• Extracted records:
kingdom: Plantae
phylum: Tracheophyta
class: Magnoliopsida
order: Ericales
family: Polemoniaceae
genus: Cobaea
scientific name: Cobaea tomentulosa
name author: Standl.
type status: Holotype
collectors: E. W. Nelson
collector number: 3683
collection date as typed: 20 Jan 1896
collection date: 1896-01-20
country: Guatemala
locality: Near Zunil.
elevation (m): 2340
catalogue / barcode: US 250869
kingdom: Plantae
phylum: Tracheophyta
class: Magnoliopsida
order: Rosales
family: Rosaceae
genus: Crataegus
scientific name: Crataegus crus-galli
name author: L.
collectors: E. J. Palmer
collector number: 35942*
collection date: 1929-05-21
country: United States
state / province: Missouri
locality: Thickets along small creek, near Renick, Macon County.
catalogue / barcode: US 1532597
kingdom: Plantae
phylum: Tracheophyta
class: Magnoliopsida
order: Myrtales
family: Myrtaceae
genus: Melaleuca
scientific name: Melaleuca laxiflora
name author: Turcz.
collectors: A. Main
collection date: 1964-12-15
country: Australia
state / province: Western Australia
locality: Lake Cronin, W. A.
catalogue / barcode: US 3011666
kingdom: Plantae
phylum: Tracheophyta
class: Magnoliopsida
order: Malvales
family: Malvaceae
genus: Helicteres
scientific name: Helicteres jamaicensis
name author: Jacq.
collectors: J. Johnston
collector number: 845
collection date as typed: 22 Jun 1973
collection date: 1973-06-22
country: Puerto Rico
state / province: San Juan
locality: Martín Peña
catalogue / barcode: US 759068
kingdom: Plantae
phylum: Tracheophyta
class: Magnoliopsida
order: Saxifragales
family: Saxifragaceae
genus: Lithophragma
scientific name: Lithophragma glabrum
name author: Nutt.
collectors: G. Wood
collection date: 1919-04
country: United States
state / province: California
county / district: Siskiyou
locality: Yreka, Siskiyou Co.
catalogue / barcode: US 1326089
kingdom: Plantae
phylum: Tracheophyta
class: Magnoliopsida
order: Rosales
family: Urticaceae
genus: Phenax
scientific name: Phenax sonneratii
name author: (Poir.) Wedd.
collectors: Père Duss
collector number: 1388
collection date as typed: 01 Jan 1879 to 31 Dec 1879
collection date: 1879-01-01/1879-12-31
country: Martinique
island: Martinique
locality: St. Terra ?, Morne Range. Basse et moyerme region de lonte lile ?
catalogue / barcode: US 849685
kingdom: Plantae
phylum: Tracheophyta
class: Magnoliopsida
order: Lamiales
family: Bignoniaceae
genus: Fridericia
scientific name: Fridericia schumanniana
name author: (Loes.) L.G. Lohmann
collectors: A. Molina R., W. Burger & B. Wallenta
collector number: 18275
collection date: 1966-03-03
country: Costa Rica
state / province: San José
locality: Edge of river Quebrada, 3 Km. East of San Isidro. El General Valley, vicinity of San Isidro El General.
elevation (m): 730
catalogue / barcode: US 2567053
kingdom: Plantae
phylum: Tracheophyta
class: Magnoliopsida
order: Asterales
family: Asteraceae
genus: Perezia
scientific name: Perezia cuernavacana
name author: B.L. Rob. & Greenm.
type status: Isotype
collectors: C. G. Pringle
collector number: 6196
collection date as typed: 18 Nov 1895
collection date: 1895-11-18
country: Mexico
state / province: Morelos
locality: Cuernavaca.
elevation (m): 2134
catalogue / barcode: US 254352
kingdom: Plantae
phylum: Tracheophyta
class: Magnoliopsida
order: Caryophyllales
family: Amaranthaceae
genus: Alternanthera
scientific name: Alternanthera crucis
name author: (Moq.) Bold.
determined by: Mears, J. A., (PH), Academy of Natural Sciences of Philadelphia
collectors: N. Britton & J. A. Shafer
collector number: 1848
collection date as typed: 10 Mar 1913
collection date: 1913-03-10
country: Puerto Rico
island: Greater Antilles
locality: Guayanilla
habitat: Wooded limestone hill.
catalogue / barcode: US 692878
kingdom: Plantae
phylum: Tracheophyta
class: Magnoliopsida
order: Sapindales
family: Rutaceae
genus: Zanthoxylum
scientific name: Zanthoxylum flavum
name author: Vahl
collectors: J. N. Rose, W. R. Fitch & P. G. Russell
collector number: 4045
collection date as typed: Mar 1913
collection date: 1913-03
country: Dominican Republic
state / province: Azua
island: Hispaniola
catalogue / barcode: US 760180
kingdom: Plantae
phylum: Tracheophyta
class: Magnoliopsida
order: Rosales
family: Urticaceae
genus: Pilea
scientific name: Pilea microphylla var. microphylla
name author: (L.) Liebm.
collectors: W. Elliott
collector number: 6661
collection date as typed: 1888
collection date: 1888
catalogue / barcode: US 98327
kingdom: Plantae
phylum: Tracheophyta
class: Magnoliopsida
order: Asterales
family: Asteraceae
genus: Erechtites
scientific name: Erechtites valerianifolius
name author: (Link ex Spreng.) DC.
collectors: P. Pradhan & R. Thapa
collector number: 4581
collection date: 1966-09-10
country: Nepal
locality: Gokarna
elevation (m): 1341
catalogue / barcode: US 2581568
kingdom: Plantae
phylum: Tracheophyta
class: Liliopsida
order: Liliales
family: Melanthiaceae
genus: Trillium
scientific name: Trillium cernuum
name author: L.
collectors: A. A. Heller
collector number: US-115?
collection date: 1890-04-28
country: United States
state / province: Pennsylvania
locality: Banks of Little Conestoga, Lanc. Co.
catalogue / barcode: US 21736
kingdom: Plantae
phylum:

• To be done:
Retype every line of the records above without changing a single character.

• Task response:
kingdom: Plantae
phylum: Tracheophyta
class: Magnoliopsida
order: Ericales
family: Polemoniaceae
genus: Cobaea
scientific name: Cobaea tomentulosa
name author: Standl.
type status: Holotype
collectors: E. W. Nelson
collector number: 3683
collection date as typed: 20 Jan 1896
collection date: 1896-01-20
country: Guatemala
locality: Near Zunil.
elevation (m): 2340
catalogue / barcode: US 250869
kingdom: Plantae
phylum: Tracheophyta
class: Magnoliopsida
order: Rosales
family: Rosaceae
genus: Crataegus
scientific name: Crataegus crus-galli
name author: L.
collectors: E. J. Palmer
collector number: 35942*
collection date: 1929-05-21
country: United States
state / province: Missouri
locality: Thickets along small creek, near Renick, Macon County.
catalogue / barcode: US 1532597
kingdom: Plantae
phylum: Tracheophyta
class: Magnoliopsida
order: Myrtales
family: Myrtaceae
genus: Melaleuca
scientific name: Melaleuca laxiflora
name author: Turcz.
collectors: A. Main
collection date: 1964-12-15
country: Australia
state / province: Western Australia
locality: Lake Cronin, W. A.
catalogue / barcode: US 3011666
kingdom: Plantae
phylum: Tracheophyta
class: Magnoliopsida
order: Malvales
family: Malvaceae
genus: Helicteres
scientific name: Helicteres jamaicensis
name author: Jacq.
collectors: J. Johnston
collector number: 845
collection date as typed: 22 Jun 1973
collection date: 1973-06-22
country: Puerto Rico
state / province: San Juan
locality: Martín Peña
catalogue / barcode: US 759068
kingdom: Plantae
phylum: Tracheophyta
class: Magnoliopsida
order: Saxifragales
family: Saxifragaceae
genus: Lithophragma
scientific name: Lithophragma glabrum
name author: Nutt.
collectors: G. Wood
collection date: 1919-04
country: United States
state / province: California
county / district: Siskiyou
locality: Yreka, Siskiyou Co.
catalogue / barcode: US 1326089
kingdom: Plantae
phylum: Tracheophyta
class: Magnoliopsida
order: Rosales
family: Urticaceae
genus: Phenax
scientific name: Phenax sonneratii
name author: (Poir.) Wedd.
collectors: Père Duss
collector number: 1388
collection date as typed: 01 Jan 1879 to 31 Dec 1879
collection date: 1879-01-01/1879-12-31
country: Martinique
island: Martinique
locality: St. Terra ?, Morne Range. Basse et moyerme region de lonte lile ?
catalogue / barcode: US 849685
kingdom: Plantae
phylum: Tracheophyta
class: Magnoliopsida
order: Lamiales
family: Bignoniaceae
genus: Fridericia
scientific name: Fridericia schumanniana
name author: (Loes.) L.G. Lohmann
collectors: A. Molina R., W. Burger & B. Wallenta
collector number: 18275
collection date: 1966-03-03
country: Costa Rica
state / province: San José
locality: Edge of river Quebrada, 3 Km. East of San Isidro. El General Valley, vicinity of San Isidro El General.
elevation (m): 730
catalogue / barcode: US 2567053
kingdom: Plantae
phylum: Tracheophyta
class: Magnoliopsida
order: Asterales
family: Asteraceae
genus: Perezia
scientific name: Perezia cuernavacana
name author: B.L. Rob. & Greenm.
type status: Isotype
collectors: C. G. Pringle
collector number: 6196
collection date as typed: 18 Nov 1895
collection date: 1895-11-18
country: Mexico
state / province: Morelos
locality: Cuernavaca.
elevation (m): 2134
catalogue / barcode: US 254352
kingdom: Plantae
phylum: Tracheophyta
class: Magnoliopsida
order: Caryophyllales
family: Amaranthaceae
genus: Alternanthera
scientific name: Alternanthera crucis
name author: (Moq.) Bold.
determined by: Mears, J. A., (PH), Academy of Natural Sciences of Philadelphia
collectors: N. Britton & J. A. Shafer
collector number: 1848
collection date as typed: 10 Mar 1913
collection date: 1913-03-10
country: Puerto Rico
island: Greater Antilles
locality: Guayanilla
habitat: Wooded limestone hill.
catalogue / barcode: US 692878
kingdom: Plantae
phylum: Tracheophyta
class: Magnoliopsida
order: Sapindales
family: Rutaceae
genus: Zanthoxylum
scientific name: Zanthoxylum flavum
name author: Vahl
collectors: J. N. Rose, W. R. Fitch & P. G. Russell
collector number: 4045
collection date as typed: Mar 1913
collection date: 1913-03
country: Dominican Republic
state / province: Azua
island: Hispaniola
catalogue / barcode: US 760180
kingdom: Plantae
phylum: Tracheophyta
class: Magnoliopsida
order: Rosales
family: Urticaceae
genus: Pilea
scientific name: Pilea microphylla var. microphylla
name author: (L.) Liebm.
collectors: W. Elliott
collector number: 6661
collection date as typed: 1888
collection date: 1888
catalogue / barcode: US 98327
kingdom: Plantae
phylum: Tracheophyta
class: Magnoliopsida
order: Asterales
family: Asteraceae
genus: Erechtites
scientific name: Erechtites valerianifolius
name author: (Link ex Spreng.) DC.
collectors: P. Pradhan & R. Thapa
collector number: 4581
collection date: 1966-09-10
country: Nepal
locality: Gokarna
elevation (m): 1341
catalogue / barcode: US 2581568
kingdom: Plantae
phylum: Tracheophyta
class: Liliopsida
order: Liliales
family: Melanthiaceae
genus: Trillium
scientific name: Trillium cernuum
name author: L.
collectors: A. A. Heller
collector number: US-115?
collection date: 1890-04-28
country: United States
state / province: Pennsylvania
locality: Banks of Little Conestoga, Lanc. Co.
catalogue / barcode: US 21736
kingdom: Plantae
phylum:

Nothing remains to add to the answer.